Gordon Locksley (left) and George Shea in front of their Mount Curve mansion in Minneapolis. (1969 photo from the Minneapolis Star Tribune files)

When it comes to Andy Warhol, Minneapolis was way ahead of the pack thanks to savvy art mavens Gordon Locksley and George Shea, who staged the first Minnesota show of the artist's work in 1975. Besides inspiring a legendary bacchanal, the show introduced Warhol to a lot of high-profile Midwesterners whose portraits he later painted in his signature silkscreen-on-canvas style.

Fans of that glamorous moment will want to shake out their wallets for "Andy Warhol in Minneapolis," a week-long show and sale of about 70 paintings, silkscreen prints, drawings, photos and Polaroid snapshots by the Pop superstar.
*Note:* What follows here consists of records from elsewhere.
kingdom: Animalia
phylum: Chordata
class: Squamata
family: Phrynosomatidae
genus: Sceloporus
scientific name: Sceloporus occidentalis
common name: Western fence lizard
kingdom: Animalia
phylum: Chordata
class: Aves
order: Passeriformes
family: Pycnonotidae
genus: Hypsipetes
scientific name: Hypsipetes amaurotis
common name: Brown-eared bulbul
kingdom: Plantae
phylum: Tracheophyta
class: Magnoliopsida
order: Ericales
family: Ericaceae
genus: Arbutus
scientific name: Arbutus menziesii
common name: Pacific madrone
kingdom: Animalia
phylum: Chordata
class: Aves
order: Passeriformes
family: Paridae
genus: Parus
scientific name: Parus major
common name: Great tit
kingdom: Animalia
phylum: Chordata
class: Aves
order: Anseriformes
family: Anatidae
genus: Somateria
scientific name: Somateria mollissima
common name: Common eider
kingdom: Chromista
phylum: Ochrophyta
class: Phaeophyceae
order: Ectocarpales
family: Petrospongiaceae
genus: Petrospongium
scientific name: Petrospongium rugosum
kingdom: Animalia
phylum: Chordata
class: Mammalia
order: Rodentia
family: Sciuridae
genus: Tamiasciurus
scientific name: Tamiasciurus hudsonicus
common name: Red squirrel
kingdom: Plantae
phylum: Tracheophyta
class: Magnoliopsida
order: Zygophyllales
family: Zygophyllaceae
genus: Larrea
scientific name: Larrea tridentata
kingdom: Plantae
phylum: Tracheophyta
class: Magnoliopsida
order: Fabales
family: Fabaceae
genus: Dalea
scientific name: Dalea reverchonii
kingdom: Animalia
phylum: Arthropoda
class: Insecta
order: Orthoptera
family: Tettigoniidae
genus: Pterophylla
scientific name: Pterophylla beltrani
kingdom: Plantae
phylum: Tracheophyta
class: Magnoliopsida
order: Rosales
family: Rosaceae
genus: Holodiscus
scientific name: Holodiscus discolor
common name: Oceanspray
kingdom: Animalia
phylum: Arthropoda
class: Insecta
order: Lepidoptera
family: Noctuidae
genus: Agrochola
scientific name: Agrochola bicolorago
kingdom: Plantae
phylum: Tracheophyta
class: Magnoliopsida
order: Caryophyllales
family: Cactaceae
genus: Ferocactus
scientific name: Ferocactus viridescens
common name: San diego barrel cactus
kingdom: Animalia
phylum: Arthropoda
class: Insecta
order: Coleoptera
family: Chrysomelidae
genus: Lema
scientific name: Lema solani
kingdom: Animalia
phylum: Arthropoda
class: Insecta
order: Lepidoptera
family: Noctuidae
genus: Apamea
The art is all from the Andy Warhol Foundation for the Visual Arts, which is selling it to benefit the foundation's grant-making programs.

Christie's is really emphasizing the Minneapolis connections for the event, said Amelia Manderscheid, a Warhol expert at the New York auction house.

Prices range from $4,000 for a Polaroid photo of a toy airplane to $250,000 for a silkscreen portrait of publishing executive Gardner Cowles, whose family formerly owned the Star Tribune. Other local celebrity subjects include Fred Weisman, namesake of the University of Minnesota's Frederick R. Weisman Art Museum, his son Richard and former wife Marcia. Studies and/or drawings for Warhol's portraits of Locksley, Shea and Miles and Shirley Fiterman are also featured.

Other art includes drawings of a Fiestaware pig, a Polaroid snapshot of a toy frog, and a series of athletes including ice skater Dorothy Hamill. There will also be two sunset-themed silkscreens from a series Warhol did on commission for the Marquette Hotel, then a Minneapolis landmark.

In addition, Locksley and Shea are lending eight drawings and four paintings by Warhol that will not be for sale.

The event runs from March 16-23 at Aria, an event-space in the former Theatre de la Jeune Lune in the Minneapolis warehouse district at 105 N. 1st St. Open 10 a.m. - 6 p.m., free.